Yesterday, Thursday, February
28 at the Sundance Film Festival director Colin Trevorrow (Jurassic World)
partook in a panel titled Power of Story: The Art Of Film alongside fellow
filmmakers Christopher Nolan (Interstellar), Alex Ross Perry (Listen Up Philip),
and cinematographer Rachel Morrison (Fruitvale Station).
The theme of the panel was
celluloid and its appeal to filmmakers, and among the discussion (which
inevitably ended on film vs. digital), Trevorrow, who dabbles in both formats,
revealed that he will shoot Star Wars: Episode IX on film because it is similar
to a period piece.
"If we’re going to have
any kind of conversation about film versus digital, the only place where I tend
to not be able to attach myself to something shot digitally is when that’s a
period film," he said. "There’s something in my brain that says ‘well
they didn’t have video cameras then, they couldn’t do that.’… We found as we
were cutting [The Book of Henry] that there’s a sense to the importance
of every shot, there’s things that if they were digital maybe we might allow
but because they’re on film we have to honor it and make it filmworthy. That’s
where it comes for me, not so much how film looks but how film feels and how it
tends to remind us of our memories, of our childhood, the way we used to see
films…"
…
"Star Wars gets
back to my issue about shooting digital for period films," says Trevorrow.

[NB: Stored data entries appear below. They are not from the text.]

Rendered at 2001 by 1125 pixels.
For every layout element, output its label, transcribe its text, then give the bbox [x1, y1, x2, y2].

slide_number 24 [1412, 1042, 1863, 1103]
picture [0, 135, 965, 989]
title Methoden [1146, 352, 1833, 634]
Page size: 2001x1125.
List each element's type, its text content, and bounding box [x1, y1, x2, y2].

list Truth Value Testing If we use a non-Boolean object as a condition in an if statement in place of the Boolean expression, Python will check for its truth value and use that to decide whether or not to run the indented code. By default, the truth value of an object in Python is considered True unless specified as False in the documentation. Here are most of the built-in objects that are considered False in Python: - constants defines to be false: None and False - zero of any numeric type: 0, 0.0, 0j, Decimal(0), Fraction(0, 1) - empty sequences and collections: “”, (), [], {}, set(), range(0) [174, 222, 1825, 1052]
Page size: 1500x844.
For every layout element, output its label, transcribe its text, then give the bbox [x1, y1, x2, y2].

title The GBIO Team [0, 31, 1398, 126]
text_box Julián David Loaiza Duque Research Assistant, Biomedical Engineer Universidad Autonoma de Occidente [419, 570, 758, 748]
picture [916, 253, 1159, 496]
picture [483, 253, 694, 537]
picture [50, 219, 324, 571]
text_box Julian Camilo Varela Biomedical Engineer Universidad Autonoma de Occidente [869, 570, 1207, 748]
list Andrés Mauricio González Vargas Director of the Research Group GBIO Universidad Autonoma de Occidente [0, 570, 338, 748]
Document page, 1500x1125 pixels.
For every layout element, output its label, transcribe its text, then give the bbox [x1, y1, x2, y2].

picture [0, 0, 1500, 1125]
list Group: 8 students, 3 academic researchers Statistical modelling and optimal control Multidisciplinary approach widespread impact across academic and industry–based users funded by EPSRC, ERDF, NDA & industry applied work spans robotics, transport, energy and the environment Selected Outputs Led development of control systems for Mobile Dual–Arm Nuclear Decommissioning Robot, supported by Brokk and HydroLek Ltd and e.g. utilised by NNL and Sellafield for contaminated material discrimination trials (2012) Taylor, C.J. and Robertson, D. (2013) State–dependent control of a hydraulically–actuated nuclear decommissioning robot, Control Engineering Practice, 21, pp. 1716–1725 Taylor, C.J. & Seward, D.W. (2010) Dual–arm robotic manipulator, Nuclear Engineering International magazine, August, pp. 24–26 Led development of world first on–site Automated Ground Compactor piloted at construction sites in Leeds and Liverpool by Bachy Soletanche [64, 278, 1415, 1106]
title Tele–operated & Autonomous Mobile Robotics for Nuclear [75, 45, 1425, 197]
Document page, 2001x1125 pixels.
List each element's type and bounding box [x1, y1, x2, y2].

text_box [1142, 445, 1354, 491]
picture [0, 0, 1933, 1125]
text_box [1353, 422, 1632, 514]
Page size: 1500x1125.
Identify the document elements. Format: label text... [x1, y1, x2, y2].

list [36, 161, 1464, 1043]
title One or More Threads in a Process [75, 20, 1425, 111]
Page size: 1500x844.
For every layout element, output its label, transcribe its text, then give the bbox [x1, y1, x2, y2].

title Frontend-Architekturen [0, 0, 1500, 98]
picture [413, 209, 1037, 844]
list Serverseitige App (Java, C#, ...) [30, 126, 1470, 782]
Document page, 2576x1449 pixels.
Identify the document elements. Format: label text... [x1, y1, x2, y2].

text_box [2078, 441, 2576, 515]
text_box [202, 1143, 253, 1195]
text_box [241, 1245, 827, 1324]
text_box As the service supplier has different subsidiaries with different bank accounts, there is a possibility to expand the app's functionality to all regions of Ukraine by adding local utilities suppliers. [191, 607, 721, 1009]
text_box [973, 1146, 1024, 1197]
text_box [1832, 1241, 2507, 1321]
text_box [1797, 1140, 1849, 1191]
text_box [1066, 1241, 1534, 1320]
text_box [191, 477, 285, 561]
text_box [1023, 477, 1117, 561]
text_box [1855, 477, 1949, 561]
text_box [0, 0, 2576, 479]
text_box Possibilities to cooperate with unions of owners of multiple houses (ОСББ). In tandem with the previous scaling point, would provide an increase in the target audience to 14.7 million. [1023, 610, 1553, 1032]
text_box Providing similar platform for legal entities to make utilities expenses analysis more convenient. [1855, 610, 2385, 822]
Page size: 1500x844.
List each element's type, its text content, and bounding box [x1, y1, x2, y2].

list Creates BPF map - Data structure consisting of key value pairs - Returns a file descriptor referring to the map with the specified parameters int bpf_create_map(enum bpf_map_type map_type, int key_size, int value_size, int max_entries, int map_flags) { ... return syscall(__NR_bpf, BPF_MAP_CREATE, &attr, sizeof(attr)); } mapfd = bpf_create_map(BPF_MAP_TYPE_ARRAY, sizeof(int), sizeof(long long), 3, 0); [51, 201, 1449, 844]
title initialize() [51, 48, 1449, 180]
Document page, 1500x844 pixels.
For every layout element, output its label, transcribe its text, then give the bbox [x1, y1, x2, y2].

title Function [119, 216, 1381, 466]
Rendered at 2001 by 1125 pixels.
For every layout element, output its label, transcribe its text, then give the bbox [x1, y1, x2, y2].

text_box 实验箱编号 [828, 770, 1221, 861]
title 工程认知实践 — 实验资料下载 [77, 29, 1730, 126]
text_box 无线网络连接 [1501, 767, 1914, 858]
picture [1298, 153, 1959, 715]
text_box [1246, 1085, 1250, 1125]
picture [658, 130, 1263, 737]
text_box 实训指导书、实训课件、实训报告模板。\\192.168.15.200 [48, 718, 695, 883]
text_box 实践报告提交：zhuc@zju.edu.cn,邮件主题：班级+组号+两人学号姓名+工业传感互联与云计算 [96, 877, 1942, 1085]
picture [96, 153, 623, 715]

"I could never shoot Star Wars on anything but Scope 35 and 65, because
it’s a period film, it happened a long time ago."
It's worth pointing out that of
the seven Star Wars movies, two were shot using digital cameras (Episodes II
and III), one used both processes (Episode I), and only the Original Trilogy
and The Force Awakens used only film.
Star Wars: Episode IX opens in 2019.